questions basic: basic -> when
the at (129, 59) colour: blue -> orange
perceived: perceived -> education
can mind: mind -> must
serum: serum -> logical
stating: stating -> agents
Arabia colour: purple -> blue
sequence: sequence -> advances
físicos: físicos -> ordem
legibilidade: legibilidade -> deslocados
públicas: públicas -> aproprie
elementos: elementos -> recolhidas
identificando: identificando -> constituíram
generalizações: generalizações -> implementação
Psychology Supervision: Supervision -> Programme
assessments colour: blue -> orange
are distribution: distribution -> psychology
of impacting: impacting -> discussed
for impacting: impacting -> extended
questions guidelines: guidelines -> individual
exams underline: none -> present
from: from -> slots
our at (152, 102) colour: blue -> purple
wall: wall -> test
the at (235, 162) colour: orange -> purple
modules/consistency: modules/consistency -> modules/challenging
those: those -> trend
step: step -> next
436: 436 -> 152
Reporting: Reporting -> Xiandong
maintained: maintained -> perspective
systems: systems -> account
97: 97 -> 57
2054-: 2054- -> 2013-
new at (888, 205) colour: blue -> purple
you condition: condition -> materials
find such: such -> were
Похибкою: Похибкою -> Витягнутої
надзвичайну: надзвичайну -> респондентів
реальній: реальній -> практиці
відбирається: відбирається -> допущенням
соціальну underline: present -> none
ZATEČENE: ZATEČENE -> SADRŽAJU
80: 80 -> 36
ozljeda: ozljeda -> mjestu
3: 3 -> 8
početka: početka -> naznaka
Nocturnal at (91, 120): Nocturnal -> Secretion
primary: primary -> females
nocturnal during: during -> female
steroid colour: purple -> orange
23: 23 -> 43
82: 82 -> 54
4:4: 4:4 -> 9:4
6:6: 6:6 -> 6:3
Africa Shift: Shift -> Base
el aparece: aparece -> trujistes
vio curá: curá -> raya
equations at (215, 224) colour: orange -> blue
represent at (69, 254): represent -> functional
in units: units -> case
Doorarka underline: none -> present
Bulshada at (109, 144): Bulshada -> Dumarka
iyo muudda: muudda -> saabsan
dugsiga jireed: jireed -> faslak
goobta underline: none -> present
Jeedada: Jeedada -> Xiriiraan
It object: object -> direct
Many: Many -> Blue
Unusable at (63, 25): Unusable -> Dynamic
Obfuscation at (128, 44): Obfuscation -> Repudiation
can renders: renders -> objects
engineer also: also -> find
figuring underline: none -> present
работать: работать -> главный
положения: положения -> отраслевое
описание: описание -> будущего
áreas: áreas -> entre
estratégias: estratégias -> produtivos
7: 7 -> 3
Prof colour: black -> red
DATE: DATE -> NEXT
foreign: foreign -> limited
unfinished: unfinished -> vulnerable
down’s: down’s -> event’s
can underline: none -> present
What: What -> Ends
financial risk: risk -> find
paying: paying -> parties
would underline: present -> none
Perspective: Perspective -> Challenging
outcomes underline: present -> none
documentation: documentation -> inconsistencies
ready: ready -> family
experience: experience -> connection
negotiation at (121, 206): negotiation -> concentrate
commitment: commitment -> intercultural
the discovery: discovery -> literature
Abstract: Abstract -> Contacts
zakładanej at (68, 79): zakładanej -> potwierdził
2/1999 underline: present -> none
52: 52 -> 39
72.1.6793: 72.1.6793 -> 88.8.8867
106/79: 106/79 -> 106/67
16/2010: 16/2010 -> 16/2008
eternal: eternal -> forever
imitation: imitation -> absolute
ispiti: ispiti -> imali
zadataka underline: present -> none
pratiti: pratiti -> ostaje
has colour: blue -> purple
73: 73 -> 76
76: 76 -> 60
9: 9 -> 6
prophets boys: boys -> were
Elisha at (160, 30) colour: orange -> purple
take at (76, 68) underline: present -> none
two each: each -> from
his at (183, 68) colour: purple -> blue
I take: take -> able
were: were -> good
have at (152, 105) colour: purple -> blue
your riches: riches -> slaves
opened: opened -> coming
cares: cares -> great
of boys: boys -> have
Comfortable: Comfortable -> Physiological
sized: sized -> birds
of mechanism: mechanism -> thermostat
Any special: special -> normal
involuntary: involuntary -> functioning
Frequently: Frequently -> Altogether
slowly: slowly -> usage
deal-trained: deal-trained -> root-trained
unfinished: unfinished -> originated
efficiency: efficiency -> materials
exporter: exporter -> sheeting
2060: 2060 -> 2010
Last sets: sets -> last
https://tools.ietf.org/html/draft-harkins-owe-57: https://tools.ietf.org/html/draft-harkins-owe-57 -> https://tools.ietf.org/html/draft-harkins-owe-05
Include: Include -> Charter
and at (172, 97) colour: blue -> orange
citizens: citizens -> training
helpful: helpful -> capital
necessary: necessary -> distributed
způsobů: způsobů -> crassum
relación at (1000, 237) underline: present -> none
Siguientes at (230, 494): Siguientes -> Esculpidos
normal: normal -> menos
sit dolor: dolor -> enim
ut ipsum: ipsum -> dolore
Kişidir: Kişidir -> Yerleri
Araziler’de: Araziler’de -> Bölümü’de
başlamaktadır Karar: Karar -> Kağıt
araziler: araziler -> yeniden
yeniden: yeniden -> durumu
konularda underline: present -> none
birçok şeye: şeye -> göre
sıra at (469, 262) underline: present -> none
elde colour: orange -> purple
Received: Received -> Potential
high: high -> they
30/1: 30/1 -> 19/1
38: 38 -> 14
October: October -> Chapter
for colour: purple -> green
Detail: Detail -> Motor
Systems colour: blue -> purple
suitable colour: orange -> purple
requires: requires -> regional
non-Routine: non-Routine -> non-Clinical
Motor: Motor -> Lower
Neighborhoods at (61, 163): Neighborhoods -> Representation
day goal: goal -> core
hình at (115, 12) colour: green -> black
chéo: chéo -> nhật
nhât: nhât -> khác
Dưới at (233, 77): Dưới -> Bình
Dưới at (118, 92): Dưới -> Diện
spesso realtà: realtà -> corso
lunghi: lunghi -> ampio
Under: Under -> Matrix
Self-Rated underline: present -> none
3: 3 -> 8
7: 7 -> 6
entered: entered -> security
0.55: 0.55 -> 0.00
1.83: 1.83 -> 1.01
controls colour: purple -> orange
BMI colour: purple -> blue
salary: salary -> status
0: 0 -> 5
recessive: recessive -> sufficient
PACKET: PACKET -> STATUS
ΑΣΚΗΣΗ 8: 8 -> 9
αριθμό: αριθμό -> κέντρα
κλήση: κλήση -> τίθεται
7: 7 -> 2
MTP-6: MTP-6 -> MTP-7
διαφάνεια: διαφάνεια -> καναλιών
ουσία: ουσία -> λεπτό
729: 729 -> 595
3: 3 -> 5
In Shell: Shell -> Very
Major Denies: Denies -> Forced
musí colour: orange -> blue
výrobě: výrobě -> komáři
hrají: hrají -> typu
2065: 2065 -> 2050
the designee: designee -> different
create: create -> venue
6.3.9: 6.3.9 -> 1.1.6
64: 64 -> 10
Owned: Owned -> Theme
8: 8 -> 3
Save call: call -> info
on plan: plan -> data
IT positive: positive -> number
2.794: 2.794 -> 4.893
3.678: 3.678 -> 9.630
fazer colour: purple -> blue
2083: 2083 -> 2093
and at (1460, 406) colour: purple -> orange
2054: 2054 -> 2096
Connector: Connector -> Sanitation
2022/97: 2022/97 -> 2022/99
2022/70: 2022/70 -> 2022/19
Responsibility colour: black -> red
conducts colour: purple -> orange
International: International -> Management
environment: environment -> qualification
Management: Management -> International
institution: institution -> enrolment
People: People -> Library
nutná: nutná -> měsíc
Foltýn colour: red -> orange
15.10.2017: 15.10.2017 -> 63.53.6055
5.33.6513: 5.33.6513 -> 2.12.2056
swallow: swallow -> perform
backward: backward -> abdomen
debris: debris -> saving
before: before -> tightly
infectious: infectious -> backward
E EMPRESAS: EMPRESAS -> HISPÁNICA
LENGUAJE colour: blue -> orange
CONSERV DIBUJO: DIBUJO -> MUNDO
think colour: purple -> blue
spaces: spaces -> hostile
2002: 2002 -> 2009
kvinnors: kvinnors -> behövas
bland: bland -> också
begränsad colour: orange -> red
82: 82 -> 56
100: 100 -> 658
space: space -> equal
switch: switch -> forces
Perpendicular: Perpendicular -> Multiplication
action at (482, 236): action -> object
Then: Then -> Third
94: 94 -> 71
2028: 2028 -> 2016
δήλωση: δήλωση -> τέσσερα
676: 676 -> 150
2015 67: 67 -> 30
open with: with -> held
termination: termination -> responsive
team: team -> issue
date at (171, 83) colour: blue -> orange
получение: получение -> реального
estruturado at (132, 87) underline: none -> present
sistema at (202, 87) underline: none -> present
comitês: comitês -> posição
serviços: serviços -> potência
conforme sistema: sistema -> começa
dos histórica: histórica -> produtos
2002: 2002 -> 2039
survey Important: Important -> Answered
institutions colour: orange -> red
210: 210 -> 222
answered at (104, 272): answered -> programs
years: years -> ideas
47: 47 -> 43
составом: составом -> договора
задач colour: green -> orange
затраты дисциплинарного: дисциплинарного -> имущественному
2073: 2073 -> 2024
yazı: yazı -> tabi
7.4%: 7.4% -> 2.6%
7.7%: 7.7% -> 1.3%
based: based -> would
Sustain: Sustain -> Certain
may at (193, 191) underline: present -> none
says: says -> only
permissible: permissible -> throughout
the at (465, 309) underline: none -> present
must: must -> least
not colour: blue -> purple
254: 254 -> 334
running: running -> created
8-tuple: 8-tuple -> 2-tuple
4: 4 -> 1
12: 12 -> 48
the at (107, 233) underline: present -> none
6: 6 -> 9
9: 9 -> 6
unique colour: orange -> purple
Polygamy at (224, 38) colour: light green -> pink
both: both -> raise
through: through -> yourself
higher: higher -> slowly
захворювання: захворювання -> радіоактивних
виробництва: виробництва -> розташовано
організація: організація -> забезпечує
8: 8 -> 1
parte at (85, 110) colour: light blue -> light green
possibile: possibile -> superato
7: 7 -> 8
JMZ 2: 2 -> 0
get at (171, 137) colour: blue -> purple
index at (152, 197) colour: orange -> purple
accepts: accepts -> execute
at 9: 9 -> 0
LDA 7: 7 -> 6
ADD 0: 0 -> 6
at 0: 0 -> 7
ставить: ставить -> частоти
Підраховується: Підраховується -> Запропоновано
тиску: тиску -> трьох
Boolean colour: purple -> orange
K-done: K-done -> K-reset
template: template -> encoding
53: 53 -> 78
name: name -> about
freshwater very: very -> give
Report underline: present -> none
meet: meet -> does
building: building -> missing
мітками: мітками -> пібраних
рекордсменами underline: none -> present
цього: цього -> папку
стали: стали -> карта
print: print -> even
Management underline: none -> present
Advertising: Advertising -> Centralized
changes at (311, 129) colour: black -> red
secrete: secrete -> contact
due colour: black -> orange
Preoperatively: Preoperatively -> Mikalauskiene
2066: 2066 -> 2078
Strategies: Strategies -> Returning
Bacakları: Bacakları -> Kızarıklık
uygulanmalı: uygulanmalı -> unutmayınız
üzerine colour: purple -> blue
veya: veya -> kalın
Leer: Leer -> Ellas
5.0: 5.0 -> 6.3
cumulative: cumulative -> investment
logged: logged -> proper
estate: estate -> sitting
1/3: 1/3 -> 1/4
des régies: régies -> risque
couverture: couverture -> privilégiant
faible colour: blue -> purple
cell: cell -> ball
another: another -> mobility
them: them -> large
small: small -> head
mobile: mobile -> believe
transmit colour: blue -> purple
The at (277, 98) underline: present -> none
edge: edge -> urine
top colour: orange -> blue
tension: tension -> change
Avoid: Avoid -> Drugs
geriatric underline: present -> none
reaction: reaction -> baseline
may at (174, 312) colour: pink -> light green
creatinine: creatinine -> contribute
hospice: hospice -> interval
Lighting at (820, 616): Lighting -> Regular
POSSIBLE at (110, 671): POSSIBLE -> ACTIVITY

= = = =

# YOUR GOAL
Give the records from the first line through the line containing "elementos: elementos -> recolhidas" as a Markdown table with the columns Row and Line, numbering each row and leaving out blank lines.

# REPLY TO THE TASK
| Row | Line |
|---|---|
| 1 | questions basic: basic -> when |
| 2 | the at (129, 59) colour: blue -> orange |
| 3 | perceived: perceived -> education |
| 4 | can mind: mind -> must |
| 5 | serum: serum -> logical |
| 6 | stating: stating -> agents |
| 7 | Arabia colour: purple -> blue |
| 8 | sequence: sequence -> advances |
| 9 | físicos: físicos -> ordem |
| 10 | legibilidade: legibilidade -> deslocados |
| 11 | públicas: públicas -> aproprie |
| 12 | elementos: elementos -> recolhidas |